Politics, to offer a working definition for this rant, is the deliberation process over how we spend common resources.
Ergo, when government is into everything, everything becomes political.
Just imagine if we could live in a republic where everything — from the cost of an avocado to where we go to the bathroom — wasn’t bundled up in debates over how we wish faraway bureaucrats and politicians should handle it.
The problem with Big Government is that, when you have a hammer, every problem begins to look like a nail. Likewise, the answer to all issues of life in an over-governed society becomes one for public policy and, eventually, national debate to settle it out.

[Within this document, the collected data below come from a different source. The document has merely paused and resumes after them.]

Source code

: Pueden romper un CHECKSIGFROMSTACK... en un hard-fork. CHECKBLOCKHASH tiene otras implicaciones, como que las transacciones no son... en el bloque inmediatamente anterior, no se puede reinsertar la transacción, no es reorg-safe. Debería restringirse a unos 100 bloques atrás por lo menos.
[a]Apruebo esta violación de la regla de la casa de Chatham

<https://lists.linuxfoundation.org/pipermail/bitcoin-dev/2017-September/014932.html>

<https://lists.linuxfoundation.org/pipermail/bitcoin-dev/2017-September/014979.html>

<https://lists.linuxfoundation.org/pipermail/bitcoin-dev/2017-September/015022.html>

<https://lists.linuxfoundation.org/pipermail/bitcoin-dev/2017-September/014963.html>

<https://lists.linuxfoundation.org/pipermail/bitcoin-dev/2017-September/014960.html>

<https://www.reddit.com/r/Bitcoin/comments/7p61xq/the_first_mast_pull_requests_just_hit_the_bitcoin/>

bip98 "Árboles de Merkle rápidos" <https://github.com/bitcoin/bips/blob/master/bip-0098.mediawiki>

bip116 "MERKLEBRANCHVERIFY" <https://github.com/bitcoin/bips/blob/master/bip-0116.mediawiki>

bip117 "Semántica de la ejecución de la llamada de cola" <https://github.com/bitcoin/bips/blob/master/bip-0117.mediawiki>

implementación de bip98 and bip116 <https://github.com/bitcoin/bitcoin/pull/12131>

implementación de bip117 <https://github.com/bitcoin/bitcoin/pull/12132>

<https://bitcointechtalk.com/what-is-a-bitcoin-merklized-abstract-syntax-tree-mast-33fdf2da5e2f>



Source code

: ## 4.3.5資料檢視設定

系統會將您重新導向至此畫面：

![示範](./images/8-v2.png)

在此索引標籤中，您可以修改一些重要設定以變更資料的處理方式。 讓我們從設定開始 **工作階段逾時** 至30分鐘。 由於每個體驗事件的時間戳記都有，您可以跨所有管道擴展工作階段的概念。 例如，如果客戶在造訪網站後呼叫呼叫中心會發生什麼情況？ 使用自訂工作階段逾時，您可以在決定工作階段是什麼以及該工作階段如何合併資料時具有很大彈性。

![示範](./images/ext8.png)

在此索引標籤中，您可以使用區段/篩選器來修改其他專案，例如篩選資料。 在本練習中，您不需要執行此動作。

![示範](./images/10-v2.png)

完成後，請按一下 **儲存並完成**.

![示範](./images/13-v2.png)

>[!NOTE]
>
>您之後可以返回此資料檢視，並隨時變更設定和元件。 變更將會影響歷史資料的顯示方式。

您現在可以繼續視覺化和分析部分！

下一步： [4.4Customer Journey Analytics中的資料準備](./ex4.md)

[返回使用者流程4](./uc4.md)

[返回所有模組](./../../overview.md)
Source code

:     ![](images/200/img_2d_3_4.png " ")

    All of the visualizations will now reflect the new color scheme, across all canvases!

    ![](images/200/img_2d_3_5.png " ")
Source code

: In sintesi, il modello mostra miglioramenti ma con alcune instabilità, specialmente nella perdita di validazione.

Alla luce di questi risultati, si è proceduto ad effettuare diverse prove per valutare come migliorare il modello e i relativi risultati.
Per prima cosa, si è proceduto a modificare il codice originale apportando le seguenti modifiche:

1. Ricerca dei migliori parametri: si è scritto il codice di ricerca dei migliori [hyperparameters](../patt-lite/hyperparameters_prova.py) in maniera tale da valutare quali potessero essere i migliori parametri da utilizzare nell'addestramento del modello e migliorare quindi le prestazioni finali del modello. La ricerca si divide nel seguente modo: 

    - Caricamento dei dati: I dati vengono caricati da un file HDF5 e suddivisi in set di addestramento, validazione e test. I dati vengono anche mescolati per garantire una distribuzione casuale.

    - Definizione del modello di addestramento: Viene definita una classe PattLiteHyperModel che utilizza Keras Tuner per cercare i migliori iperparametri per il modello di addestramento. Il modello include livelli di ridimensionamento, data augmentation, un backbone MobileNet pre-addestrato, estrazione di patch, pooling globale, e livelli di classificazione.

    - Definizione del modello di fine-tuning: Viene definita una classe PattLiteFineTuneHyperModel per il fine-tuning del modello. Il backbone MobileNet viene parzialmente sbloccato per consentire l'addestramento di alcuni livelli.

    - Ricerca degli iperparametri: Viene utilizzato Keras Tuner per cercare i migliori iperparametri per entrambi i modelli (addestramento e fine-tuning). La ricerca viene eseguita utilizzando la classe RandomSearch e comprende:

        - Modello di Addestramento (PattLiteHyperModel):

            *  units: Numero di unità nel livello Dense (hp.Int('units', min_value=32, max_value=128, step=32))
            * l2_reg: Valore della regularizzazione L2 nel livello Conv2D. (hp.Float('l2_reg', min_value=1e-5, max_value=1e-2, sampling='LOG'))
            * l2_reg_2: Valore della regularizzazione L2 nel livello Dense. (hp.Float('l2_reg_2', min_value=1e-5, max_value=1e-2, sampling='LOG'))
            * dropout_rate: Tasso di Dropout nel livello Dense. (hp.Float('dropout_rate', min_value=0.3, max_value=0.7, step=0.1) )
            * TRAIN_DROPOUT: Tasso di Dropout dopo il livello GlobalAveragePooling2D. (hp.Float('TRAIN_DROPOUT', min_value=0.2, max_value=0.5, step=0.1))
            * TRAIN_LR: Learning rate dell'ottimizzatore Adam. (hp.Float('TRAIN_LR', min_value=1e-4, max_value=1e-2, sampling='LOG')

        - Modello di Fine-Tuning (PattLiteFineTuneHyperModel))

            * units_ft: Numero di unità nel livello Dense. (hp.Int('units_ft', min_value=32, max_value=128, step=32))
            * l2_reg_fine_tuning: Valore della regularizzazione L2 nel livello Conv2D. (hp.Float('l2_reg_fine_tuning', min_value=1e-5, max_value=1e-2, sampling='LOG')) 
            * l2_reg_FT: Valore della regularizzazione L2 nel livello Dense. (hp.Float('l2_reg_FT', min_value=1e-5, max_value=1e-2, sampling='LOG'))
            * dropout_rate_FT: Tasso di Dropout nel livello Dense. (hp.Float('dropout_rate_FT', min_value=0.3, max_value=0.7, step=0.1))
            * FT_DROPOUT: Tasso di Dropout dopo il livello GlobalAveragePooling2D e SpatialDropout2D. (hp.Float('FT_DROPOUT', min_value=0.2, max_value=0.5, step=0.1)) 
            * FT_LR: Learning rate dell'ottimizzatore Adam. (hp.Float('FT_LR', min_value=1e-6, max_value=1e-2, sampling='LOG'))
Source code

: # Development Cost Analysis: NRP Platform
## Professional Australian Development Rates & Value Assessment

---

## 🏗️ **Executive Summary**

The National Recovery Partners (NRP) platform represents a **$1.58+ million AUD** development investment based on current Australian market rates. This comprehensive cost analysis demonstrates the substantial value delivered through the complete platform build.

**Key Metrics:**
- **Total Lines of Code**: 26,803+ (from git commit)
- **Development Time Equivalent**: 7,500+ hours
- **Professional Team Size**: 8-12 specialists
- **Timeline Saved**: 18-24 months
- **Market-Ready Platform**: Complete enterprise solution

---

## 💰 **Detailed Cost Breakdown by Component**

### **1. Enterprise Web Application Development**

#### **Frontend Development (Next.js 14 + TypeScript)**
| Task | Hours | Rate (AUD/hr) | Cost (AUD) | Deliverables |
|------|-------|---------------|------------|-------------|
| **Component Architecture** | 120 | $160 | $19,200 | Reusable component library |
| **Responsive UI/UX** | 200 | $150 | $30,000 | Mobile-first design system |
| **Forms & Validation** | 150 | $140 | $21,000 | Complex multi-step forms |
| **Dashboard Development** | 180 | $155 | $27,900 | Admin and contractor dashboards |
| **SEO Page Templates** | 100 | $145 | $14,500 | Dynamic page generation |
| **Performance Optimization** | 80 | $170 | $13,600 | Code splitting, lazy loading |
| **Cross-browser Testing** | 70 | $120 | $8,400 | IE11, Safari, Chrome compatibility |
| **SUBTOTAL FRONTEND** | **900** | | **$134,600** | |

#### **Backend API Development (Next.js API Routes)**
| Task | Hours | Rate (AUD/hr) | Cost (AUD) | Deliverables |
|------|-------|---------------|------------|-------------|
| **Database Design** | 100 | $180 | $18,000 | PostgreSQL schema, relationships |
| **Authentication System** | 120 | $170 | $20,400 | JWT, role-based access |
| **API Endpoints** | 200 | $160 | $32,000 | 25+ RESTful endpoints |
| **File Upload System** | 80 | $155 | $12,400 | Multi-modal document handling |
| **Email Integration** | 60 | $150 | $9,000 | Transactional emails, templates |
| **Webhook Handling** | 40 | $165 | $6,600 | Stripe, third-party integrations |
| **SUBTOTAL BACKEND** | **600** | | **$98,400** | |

Pretty soon, the engines that make up our daily lives — the ones that ought to be filled by family and community institutions — become the purview of the state. As R.R. Reno notes in his must-read “Resurrecting the Idea of a Christian Society,” after a time, the places people interact become government institutions. As the reach of the state increases, community and church-run schools make way for the franchises of the federal Department of Education, charitable organizations are crowded out or usurped by welfare offices.
Such a system leaves the human soul malnourished and in a state of constant political squabble.
A recent column at The Guardian makes the convincing case that “activism sells,” so there’s no reason to expect this will end soon.
And the whole thing then from morning to night, starts becoming rather tiresome unless you can successfully unplug from the political – which is nothing short of Herculean in today’s world.
Perhaps, then, one of the best arguments for less government — from the Washington, D.C., swamp to the local school board — is that we’re not just tired of seeing bad decisions from the natural failures of technocracy and central planning, but that having nearly every aspect of our lives subject to whatever the next debate may be is detrimental to quality of life.
Don’t we aspire for something more? If there were less government, we’d have far less to argue about and far more to enjoy.
But, again, this is no anarchist treatise. Man, after all, is a “political animal.” So long as we remain fallen, we will have public needs that are most prudently answered through governing. But wouldn’t it be nice if there were fewer reasons to do so?